- [Instruction]
Give the number of lines in the data that hold the string "tinha". Nothing else is needed.

START Source information

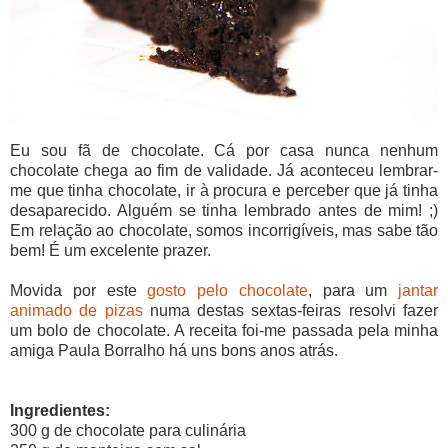
Eu sou fã de chocolate. Cá por casa nunca nenhum
chocolate chega ao fim de validade. Já aconteceu lembrar-
me que tinha chocolate, ir à procura e perceber que já tinha
desaparecido. Alguém se tinha lembrado antes de mim! ;)
Em relação ao chocolate, somos incorrigíveis, mas sabe tão
bem! É um excelente prazer.
Movida por este
gosto pelo chocolate
, para um
jantar
animado de pizas
numa destas sextas-feiras resolvi fazer
um bolo de chocolate. A receita foi-me passada pela minha
amiga Paula Borralho há uns bons anos atrás.
Ingredientes:
300 g de chocolate para culinária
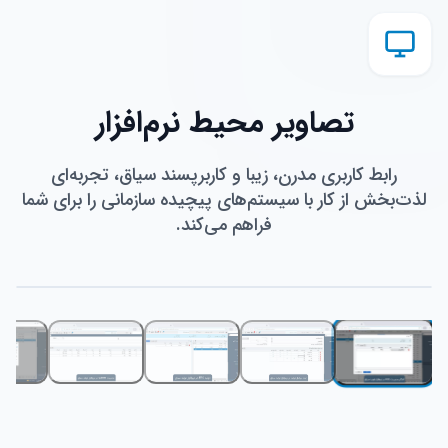
تصاویر محیط نرم‌افزار
رابط کاربری مدرن، زیبا و کاربرپسند سیاق، تجربه‌ای
لذت‌بخش از کار با سیستم‌های پیچیده سازمانی را برای شما
فراهم می‌کند.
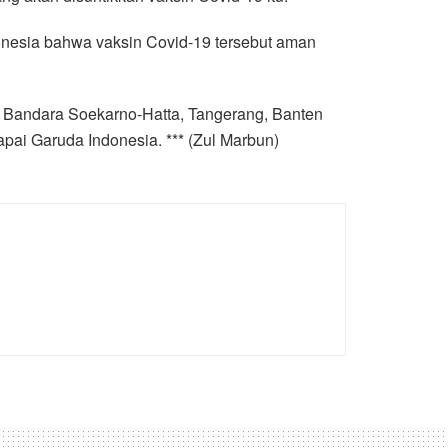
onesia bahwa vaksin Covid-19 tersebut aman
ui Bandara Soekarno-Hatta, Tangerang, Banten
pai Garuda Indonesia. *** (Zul Marbun)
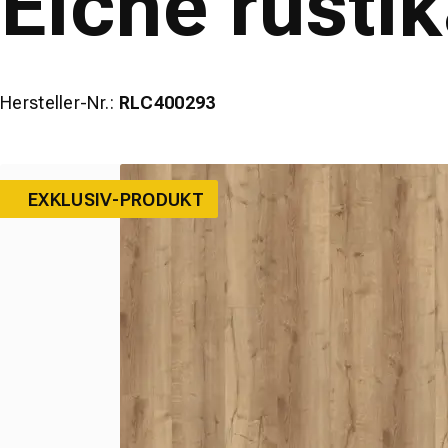
Eiche rusti
Hersteller-Nr.:
RLC400293
EXKLUSIV-PRODUKT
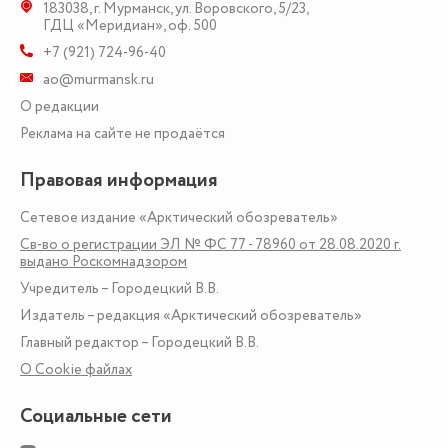
183038
,
г. Мурманск
,
ул. Воровского, 5/23
,
ГДЦ «Меридиан», оф. 500
+7 (921) 724-96-40
ao@murmansk.ru
О редакции
Реклама на сайте не продаётся
Правовая информация
Сетевое издание «Арктический обозреватель»
Св-во о регистрации ЭЛ № ФС 77 - 78960 от 28.08.2020 г.
выдано Роскомнадзором
Учредитель – Городецкий В.В.
Издатель – редакция «Арктический обозреватель»
Главный редактор – Городецкий В.В.
О Сookie файлах
Социальные сети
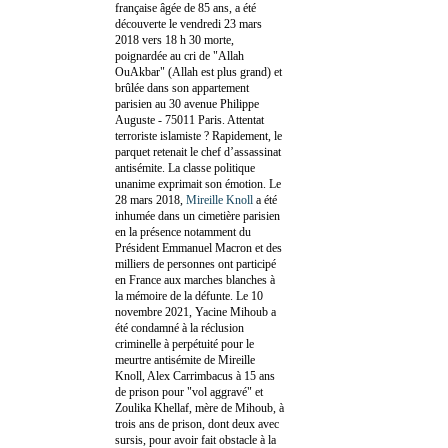
française âgée de 85 ans, a été
découverte le vendredi 23 mars
2018 vers 18 h 30 morte,
poignardée au cri de "Allah
OuAkbar" (Allah est plus grand) et
brûlée dans son appartement
parisien au 30 avenue Philippe
Auguste - 75011 Paris. Attentat
terroriste islamiste ? Rapidement, le
parquet retenait le chef d’assassinat
antisémite. La classe politique
unanime exprimait son émotion. Le
28 mars 2018,
Mireille Knoll
a été
inhumée dans un cimetière parisien
en la présence notamment du
Président Emmanuel Macron et des
milliers de personnes ont participé
en France aux marches blanches à
la mémoire de la défunte. Le 10
novembre 2021, Yacine Mihoub a
été condamné à la réclusion
criminelle à perpétuité pour le
meurtre antisémite de Mireille
Knoll, Alex Carrimbacus à 15 ans
de prison pour "vol aggravé" et
Zoulika Khellaf, mère de Mihoub, à
trois ans de prison, dont deux avec
sursis, pour avoir fait obstacle à la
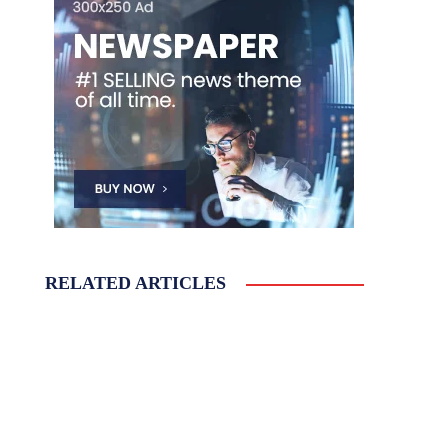
RELATED ARTICLES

END Source information

- [Answer]
2